Le ministère de la santé a procédé au lancement officiel des activités de mise en œuvre du Plan d’urgence pour l’accélération de la réponse au VIH et du plan d’élimination de la transmission mère-enfant du VIH (2017-2020). A l’occasion, Sika Kaboré , ambassadrice de bonne volonté a invité toutes les couches à s’impliquer pour stopper la transmission mère enfant du VIH s’ici 2020. C’était ce vendredi 8 décembre 2017 dans l’enceinte du CSPS de Zoodo de Ouahigouya.


C’est dans cette dynamique que le secrétariat permanent du comité national de lutte contre le sida et les infections sexuellement transmissibles (SP/CNLS-IST) en collaboration avec l’ONUSIDA et l’UNICEF, ont élaboré le Plan d’urgence pour l’accélération de la réponse au VIH. Dans cette optique, la question de la transmission mère enfant est si préoccupante que ce plan vise à mettre 100% des femmes enceintes séropositives vues en consultation prénatale sous traitement anti rétroviraux, toute chose qui permettra d’éviter qu’un enfant ne vienne au monde malade du VIH.

Le prix « SNU : UNICEF/ONUSIDA/OMS » pour l’élimination de la TME

Pour la représentante résidente de l’UNICEF au Burkina Faso, Anne Vincent, l’épidémie de l’infection au VIH touche particulièrement les femmes, les enfants et les jeunes. Et l’un des défis majeurs à relever est la réduction de la transmission résiduelle mère-enfant (TME) du VIH de 8,2% en 2016 au Burkina. Si des résultats stratégiques sont à noter, l’adoption du plan d’élimination de la TME par le Gouvernement burkinabè, permettra d’avoir bon espoir quant au recul de l’épidémie d’ici 2030. « Le système des nations unies reste engagé à accompagner la lutte contre la VIH-SIDA, et dans la même lancée les acteurs clés de la lutte seront particulièrement encore soutenus » dira Anne Vincent. Elle a donc déclaré qu’en partenariat avec le ministère de la santé, des efforts seront faits pour la visibilité aux districts ayant de meilleurs résultats dans l’élimination de la TME d’où l’institution du prix « SNU : UNICEF/ONUSIDA/OMS » pour l’élimination de la transmission Mère- enfant du VIH.

La lourde responsabilité d’être avocate pour la santé de la mère et de l’enfant

Nouvelle ambassadrice de bonne volonté depuis le 26 octobre 2017, Sika Kaboré affirme être consciente de la lourdeur de la tâche que lui confie l’ONU-SIDA dans le cadre de l’élimination de la TME au Burkina Faso. Sika Kaboré confirmera son engagement d’ambassadrice en indiquant qu’ elle est engagée en tant que membre de l’Organisation des premières dames de l’Afrique contre le SIDA à lutter contre ce fléau pour y mettre un terme d’ici 2030. La première Dame e déclaré qu’elle mettra à profit ses capacités et son expérience de mobilisation au profit de la lutte contre le VIH et a demandé la contribution des autorités centrales et locales, des chefs religieux, coutumiers, des personnels de santé.

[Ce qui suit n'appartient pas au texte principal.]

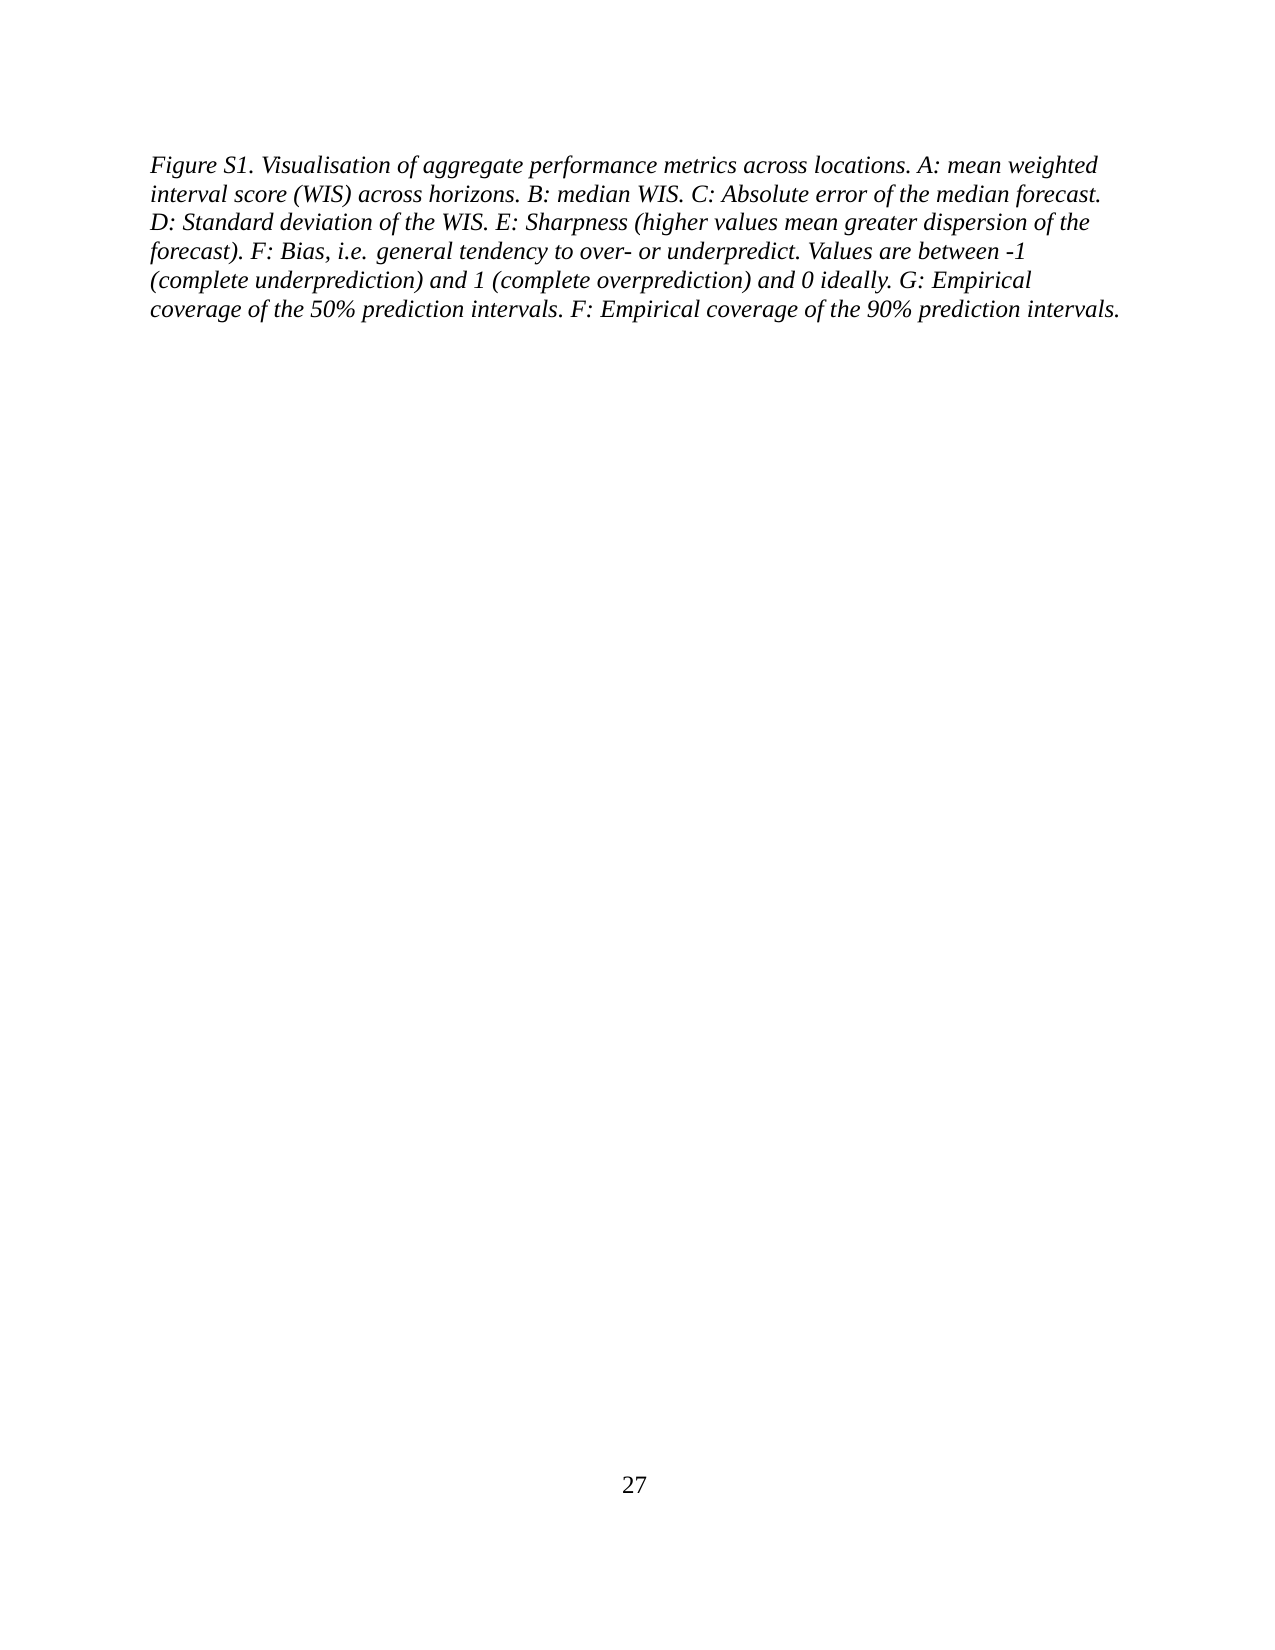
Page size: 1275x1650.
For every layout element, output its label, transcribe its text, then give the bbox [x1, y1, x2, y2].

text Figure S1. Visualisation of aggregate performance metrics across locations. A: mean weighted interval score (WIS) across horizons. B: median WIS. C: Absolute error of the median forecast. D: Standard deviation of the WIS. E: Sharpness (higher values mean greater dispersion of the forecast). F: Bias, i.e. general tendency to over- or underpredict. Values are between -1 (complete underprediction) and 1 (complete overprediction) and 0 ideally. G: Empirical coverage of the 50% prediction intervals. F: Empirical coverage of the 90% prediction intervals. [150, 150, 1125, 322]
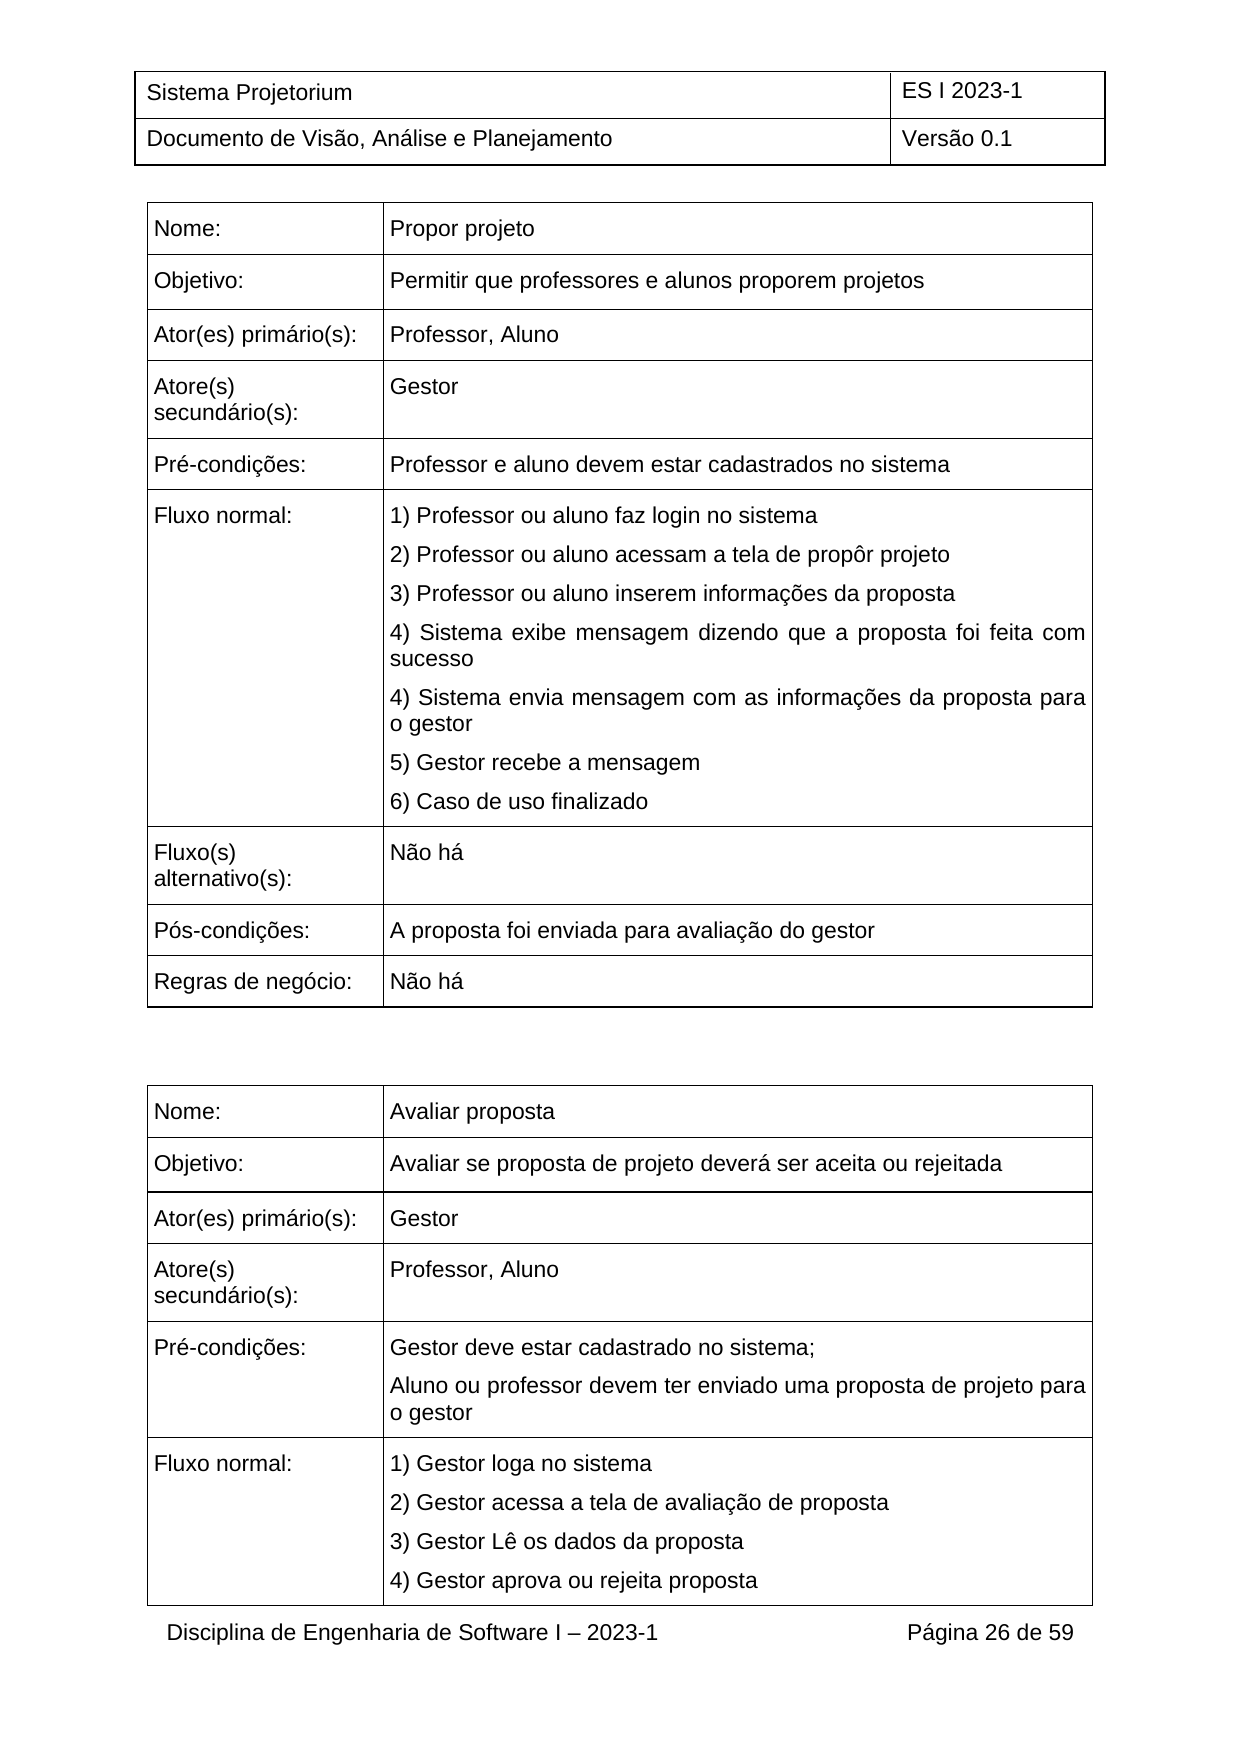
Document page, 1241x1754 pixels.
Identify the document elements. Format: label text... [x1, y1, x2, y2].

table_cell A proposta foi enviada para avaliação do gestor [384, 905, 1092, 955]
table_cell Professor, Aluno [384, 310, 1092, 360]
table_cell Objetivo: [148, 1138, 383, 1191]
table_header Nome: [148, 203, 383, 253]
table_cell Gestor deve estar cadastrado no sistema; Aluno ou professor devem ter enviado uma proposta de projeto para o gestor [384, 1322, 1092, 1437]
table_cell Fluxo normal: [148, 1438, 383, 1605]
table_cell Atore(s) secundário(s): [148, 1244, 383, 1321]
table_cell Permitir que professores e alunos proporem projetos [384, 255, 1092, 308]
table_cell Pré-condições: [148, 439, 383, 489]
table_cell Pós-condições: [148, 905, 383, 955]
table_cell Ator(es) primário(s): [148, 1193, 383, 1243]
table_header Propor projeto [384, 203, 1092, 253]
table_cell Objetivo: [148, 255, 383, 308]
table_cell Atore(s) secundário(s): [148, 361, 383, 437]
table_cell Professor e aluno devem estar cadastrados no sistema [384, 439, 1092, 489]
table_cell Professor, Aluno [384, 1244, 1092, 1321]
table_cell Avaliar se proposta de projeto deverá ser aceita ou rejeitada [384, 1138, 1092, 1191]
table_cell Não há [384, 827, 1092, 904]
table_cell Fluxo(s) alternativo(s): [148, 827, 383, 904]
table_cell Não há [384, 956, 1092, 1006]
table_cell 1) Professor ou aluno faz login no sistema 2) Professor ou aluno acessam a tela de propôr projeto 3) Professor ou aluno inserem informações da proposta 4) Sistema exibe mensagem dizendo que a proposta foi feita com sucesso 4) Sistema envia mensagem com as informações da proposta para o gestor 5) Gestor recebe a mensagem 6) Caso de uso finalizado [384, 490, 1092, 826]
table_cell Pré-condições: [148, 1322, 383, 1437]
table_header Nome: [148, 1086, 383, 1137]
table_cell Fluxo normal: [148, 490, 383, 826]
table_header Avaliar proposta [384, 1086, 1092, 1137]
table_cell 1) Gestor loga no sistema 2) Gestor acessa a tela de avaliação de proposta 3) Gestor Lê os dados da proposta 4) Gestor aprova ou rejeita proposta [384, 1438, 1092, 1605]
table_cell Gestor [384, 1193, 1092, 1243]
table_cell Ator(es) primário(s): [148, 310, 383, 360]
table_cell Regras de negócio: [148, 956, 383, 1006]
table_cell Gestor [384, 361, 1092, 437]
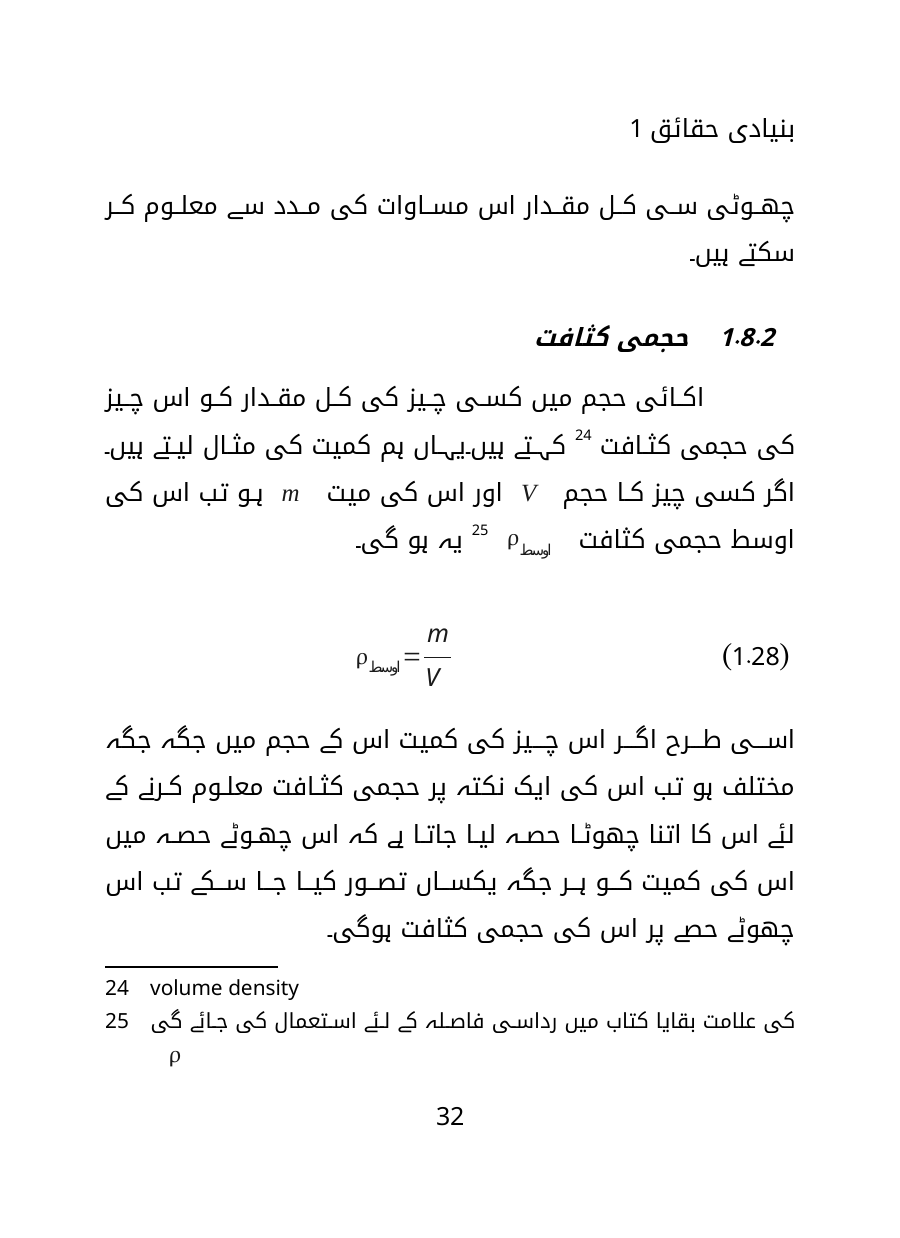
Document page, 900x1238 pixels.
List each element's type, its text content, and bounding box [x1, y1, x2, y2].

Dans sa volonté d’accompagner toujours la lutte , l’ambassadrice de bonne volonté a déclaré qu’elle offre la somme de deux cent mille francs(200 000) F CFA à la meilleure écoles de la région dans le cadre d’un jeux radiophonique inter-écoles sur la santé organisé par la direction régionale de la santé du Nord. Une remise de produits entrant dans le cadre des activités de la lutte contre la TME et la visite des locaux de la maternité Zoodo a mis fin à la cérémonie qui a mobilisée particulièrement les femmes.

Yann NIKIEMA
Lefaso.net

« Je déclare officiellement lancée la mise en œuvre des activités pour l’élimination de la transmission du VIH de la mère à l’enfant pour que plus jamais, un enfant ne naisse ou meurt avec le SIDA au Burkina Faso » a signifié l’ambassadrice de bonne volonté, Sika Kaboré lors de la cérémonie. Le ministre de la santé, Pr Nicolas Méda, dans son allocution a affirmé que les actions de lutte contre la maladie (VIH/SIDA) a donné des résultats satisfaisants au cours des dernières années selon le rapport ONUSIDA 2016, mais l’infection au VIH demeure un problème de santé publique au Burkina Faso.